Search papers, labs, and topics across Lattice.
This study systematically evaluates various conditioning methods for Large Language Models (LLMs) to understand the trade-off between effectiveness and fluency in output generation. The findings reveal that while efficient steering methods can achieve effective conditioning, they often compromise fluency, particularly when applied to instruction-tuned models. Additionally, the research highlights that simple prompting and supervised fine-tuning are effective for concept injection but less so for removal, with textual metrics providing a reliable proxy for more expensive evaluations.
Efficient conditioning methods for LLMs often sacrifice fluency, revealing a critical trade-off that could reshape deployment strategies.
Controlling the output of Large Language Models (LLMs) is a central challenge for their reliable deployment, yet a clear understanding of the involved trade-offs remains elusive.
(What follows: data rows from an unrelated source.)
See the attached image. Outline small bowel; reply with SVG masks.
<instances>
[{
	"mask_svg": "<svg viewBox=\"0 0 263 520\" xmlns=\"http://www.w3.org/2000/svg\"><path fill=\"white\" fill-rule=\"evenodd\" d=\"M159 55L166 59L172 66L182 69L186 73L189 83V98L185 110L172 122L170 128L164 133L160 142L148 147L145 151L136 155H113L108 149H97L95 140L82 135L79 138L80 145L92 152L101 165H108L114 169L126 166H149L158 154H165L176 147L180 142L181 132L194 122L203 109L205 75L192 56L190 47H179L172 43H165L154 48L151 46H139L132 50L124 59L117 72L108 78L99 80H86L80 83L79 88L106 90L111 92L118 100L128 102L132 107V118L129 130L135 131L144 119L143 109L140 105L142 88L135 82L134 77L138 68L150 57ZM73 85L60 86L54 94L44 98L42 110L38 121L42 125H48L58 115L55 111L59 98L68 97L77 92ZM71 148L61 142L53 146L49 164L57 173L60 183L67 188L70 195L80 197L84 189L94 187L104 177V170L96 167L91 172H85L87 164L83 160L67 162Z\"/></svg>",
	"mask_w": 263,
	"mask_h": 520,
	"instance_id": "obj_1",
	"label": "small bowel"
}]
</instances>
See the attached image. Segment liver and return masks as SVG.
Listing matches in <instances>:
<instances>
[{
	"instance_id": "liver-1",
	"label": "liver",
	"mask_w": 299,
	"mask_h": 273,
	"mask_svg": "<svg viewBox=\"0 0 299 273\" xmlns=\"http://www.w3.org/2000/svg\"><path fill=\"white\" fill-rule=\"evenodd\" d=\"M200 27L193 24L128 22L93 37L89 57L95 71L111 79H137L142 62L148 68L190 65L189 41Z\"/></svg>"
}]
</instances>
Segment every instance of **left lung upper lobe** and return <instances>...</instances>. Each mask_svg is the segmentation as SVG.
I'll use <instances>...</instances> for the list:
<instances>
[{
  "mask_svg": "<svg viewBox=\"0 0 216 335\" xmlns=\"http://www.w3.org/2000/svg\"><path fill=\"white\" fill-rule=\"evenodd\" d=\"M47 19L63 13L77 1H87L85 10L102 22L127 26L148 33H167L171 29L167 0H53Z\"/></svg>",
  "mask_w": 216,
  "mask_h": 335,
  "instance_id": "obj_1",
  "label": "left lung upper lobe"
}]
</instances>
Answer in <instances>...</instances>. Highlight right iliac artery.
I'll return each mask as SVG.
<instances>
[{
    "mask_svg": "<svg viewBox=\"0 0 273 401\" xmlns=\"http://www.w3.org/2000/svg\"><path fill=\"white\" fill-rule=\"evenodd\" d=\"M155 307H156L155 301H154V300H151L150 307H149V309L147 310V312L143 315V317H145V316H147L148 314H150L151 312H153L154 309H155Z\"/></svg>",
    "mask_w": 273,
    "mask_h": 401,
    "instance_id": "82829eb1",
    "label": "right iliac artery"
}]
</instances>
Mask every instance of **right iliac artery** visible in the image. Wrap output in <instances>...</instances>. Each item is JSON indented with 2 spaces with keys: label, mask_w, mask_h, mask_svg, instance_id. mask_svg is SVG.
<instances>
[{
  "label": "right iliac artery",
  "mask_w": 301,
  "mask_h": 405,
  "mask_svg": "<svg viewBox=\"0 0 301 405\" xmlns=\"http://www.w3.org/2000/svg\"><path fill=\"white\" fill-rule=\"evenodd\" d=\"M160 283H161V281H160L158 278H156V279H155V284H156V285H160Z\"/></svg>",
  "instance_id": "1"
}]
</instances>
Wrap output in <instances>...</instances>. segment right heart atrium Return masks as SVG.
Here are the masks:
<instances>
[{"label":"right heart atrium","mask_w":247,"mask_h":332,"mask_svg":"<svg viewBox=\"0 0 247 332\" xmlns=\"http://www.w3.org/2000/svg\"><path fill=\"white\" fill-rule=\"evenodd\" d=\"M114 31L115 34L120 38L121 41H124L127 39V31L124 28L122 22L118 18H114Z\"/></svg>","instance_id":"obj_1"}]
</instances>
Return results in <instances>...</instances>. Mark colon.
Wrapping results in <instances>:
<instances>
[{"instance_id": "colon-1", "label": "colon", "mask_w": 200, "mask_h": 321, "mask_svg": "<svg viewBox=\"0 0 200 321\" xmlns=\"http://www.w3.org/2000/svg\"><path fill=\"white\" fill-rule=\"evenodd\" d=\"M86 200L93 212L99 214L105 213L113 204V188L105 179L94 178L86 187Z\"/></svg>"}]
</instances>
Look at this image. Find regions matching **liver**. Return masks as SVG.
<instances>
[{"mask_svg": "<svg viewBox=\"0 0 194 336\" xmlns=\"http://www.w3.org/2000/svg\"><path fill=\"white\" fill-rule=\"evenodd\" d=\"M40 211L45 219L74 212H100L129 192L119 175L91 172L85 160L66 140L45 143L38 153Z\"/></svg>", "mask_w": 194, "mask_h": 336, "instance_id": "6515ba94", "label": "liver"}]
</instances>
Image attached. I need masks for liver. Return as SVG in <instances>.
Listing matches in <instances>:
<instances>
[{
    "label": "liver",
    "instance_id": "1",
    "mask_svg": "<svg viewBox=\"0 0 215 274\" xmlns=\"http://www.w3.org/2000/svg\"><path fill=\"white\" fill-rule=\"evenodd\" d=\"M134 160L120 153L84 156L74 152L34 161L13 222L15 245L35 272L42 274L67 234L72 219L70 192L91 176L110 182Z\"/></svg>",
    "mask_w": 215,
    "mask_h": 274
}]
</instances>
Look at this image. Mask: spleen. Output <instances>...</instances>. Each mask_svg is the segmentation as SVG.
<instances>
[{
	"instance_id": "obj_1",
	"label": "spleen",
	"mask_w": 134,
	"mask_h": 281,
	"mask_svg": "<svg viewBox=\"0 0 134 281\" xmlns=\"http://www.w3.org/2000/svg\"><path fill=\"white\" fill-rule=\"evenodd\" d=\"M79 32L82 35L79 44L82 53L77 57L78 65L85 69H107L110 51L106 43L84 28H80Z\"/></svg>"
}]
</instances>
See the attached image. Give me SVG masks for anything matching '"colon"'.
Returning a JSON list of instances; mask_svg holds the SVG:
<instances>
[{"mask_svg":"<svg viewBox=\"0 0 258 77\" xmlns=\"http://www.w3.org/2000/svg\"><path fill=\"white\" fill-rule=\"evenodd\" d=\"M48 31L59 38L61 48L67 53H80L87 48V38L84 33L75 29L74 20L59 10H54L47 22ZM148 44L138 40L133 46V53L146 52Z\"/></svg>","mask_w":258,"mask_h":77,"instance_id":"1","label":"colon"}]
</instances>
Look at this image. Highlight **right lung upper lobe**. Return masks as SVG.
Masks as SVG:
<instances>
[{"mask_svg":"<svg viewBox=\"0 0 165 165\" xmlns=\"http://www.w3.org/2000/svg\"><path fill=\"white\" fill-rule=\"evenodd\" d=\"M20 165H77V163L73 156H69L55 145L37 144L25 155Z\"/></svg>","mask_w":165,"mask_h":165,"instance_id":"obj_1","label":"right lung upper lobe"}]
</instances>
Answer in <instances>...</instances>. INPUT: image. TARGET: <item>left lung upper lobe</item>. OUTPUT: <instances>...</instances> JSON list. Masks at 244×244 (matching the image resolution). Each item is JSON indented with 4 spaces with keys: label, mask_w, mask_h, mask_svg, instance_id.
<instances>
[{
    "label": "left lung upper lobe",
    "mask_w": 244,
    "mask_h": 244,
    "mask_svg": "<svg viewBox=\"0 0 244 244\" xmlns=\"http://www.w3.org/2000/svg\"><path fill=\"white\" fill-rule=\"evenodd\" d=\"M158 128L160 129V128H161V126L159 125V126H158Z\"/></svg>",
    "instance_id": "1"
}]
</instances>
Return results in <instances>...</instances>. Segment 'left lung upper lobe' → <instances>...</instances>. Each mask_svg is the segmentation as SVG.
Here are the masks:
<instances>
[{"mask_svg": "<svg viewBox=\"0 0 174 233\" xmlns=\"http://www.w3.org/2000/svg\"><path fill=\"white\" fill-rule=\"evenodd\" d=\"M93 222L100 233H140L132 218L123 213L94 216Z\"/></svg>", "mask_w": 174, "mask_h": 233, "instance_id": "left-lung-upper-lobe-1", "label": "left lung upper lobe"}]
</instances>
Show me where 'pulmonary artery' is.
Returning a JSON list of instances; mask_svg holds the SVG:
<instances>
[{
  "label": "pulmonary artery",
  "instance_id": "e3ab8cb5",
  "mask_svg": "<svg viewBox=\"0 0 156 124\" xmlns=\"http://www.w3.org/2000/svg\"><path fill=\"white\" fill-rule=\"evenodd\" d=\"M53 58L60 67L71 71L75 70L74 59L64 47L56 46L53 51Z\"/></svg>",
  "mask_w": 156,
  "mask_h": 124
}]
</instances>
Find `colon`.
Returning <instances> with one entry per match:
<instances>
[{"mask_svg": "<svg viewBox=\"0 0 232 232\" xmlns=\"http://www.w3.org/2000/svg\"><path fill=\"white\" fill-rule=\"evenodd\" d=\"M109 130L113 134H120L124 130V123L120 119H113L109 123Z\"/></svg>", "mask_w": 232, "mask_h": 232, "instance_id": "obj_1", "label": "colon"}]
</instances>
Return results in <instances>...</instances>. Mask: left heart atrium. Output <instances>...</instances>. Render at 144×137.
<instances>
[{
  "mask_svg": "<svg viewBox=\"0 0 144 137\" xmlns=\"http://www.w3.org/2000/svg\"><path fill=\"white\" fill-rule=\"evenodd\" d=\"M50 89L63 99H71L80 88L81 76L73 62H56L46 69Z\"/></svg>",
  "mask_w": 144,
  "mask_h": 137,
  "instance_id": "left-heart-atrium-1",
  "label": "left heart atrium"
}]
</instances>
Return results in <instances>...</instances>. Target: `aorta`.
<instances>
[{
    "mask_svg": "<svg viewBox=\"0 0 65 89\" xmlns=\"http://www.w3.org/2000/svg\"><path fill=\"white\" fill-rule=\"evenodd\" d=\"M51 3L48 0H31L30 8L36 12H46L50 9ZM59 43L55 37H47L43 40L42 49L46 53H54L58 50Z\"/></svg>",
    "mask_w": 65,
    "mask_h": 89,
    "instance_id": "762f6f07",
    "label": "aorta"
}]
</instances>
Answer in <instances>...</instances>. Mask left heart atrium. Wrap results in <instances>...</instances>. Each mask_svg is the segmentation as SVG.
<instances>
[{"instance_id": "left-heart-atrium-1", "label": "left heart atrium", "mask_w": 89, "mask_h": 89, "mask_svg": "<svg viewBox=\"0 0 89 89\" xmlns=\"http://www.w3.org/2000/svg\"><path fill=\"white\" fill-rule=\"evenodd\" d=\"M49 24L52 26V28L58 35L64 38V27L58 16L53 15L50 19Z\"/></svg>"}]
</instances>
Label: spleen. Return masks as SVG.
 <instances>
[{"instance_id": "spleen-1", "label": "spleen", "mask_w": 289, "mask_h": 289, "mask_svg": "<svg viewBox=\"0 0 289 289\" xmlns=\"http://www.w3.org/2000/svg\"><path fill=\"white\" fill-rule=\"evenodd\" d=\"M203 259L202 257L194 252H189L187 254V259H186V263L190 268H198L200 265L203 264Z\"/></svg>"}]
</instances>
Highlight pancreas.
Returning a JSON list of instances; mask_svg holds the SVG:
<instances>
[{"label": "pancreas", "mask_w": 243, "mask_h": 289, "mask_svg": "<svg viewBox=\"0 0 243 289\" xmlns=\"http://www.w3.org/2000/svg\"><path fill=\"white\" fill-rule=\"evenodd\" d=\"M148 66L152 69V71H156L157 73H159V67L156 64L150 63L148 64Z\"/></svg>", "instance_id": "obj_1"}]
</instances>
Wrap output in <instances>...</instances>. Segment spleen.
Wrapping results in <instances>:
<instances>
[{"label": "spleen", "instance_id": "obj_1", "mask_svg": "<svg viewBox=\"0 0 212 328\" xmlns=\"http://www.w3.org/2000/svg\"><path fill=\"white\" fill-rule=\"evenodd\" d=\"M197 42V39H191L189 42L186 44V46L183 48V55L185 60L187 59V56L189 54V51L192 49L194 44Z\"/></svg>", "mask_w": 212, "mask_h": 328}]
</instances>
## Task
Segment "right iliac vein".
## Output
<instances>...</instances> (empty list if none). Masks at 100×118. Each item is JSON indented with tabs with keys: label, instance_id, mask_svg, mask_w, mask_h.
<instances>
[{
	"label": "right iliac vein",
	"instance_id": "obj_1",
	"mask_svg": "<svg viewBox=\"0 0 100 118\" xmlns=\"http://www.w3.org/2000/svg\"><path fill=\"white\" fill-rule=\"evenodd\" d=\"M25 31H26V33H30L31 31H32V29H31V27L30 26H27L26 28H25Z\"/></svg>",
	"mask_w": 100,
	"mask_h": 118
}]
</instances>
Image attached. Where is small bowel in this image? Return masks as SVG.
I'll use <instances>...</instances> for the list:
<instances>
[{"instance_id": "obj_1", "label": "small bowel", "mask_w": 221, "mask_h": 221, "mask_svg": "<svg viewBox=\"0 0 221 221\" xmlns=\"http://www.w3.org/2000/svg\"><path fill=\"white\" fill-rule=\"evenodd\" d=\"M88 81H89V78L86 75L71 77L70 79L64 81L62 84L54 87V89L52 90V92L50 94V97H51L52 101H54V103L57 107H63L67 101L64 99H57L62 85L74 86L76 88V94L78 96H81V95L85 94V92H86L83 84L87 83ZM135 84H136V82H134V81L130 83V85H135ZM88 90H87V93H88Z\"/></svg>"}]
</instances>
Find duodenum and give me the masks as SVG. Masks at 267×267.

Current approaches to conditioning are often evaluated with a narrow focus on their effectiveness at injecting or removing a target concept, neglecting generation quality. We systematically investigate a range of conditioning methods in both injection and removal scenarios. We find that efficient steering methods frequently achieve conditioning at a steep cost to fluency. Furthermore, we identify a critical yet previously overlooked interaction with the training paradigm: activation steering methods are far less effective on instruction-tuned models than on their base counterparts. Simple prompting and full-fledged supervised fine-tuning, on the other hand, are viable options for concept injection, but are not as good at concept removal. Finally, cheaply computed textual metrics highly correlate to costly LLM-as-judge scores, and provide insights on the behavior of conditioning methods.